(PROBLEM REQUIREMENTS)
Only the lines holding the string "equation" are needed; copy each of them from the data.

■ ■ ■

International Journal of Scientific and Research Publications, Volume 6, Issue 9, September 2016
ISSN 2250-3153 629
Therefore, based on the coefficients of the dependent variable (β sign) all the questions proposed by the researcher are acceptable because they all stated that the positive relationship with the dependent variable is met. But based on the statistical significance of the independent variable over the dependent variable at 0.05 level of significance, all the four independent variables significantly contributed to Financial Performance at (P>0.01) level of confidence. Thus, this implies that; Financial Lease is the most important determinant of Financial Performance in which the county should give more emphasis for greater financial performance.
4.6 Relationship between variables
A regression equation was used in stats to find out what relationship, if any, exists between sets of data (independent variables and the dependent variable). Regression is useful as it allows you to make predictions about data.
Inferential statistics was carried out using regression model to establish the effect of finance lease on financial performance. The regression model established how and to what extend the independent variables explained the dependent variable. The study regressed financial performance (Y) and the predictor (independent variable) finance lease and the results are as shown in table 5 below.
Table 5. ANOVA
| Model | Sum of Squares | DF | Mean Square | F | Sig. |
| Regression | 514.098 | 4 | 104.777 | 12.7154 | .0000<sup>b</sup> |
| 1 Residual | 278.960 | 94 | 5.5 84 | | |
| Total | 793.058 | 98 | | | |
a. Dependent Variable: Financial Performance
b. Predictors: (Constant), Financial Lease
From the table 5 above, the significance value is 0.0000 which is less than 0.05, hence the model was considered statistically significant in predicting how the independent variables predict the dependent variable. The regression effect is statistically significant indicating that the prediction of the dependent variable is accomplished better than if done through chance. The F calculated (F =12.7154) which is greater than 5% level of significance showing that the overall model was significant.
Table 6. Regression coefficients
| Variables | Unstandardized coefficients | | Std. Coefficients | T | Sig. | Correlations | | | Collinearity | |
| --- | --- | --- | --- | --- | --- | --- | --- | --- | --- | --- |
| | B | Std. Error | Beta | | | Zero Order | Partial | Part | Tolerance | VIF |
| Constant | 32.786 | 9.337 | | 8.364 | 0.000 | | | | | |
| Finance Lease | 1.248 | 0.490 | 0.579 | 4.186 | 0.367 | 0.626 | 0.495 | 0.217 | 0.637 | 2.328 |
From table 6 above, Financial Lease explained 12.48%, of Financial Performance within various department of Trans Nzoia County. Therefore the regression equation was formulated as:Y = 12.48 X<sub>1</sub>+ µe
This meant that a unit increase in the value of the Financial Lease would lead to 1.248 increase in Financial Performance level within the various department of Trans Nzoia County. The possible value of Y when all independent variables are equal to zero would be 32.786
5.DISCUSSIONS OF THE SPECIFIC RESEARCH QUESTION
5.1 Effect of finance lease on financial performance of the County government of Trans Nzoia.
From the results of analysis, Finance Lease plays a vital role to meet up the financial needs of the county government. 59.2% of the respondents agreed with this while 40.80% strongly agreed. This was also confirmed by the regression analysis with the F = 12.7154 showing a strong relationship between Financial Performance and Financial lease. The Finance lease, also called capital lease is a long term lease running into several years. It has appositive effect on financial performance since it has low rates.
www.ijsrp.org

■ ■ ■

(SOLUTION TO THIS PROBLEM)
A regression equation was used in stats to find out what relationship, if any, exists between sets of data (independent variables and the dependent variable). Regression is useful as it allows you to make predictions about data.
From table 6 above, Financial Lease explained 12.48%, of Financial Performance within various department of Trans Nzoia County. Therefore the regression equation was formulated as:Y = 12.48 X<sub>1</sub>+ µe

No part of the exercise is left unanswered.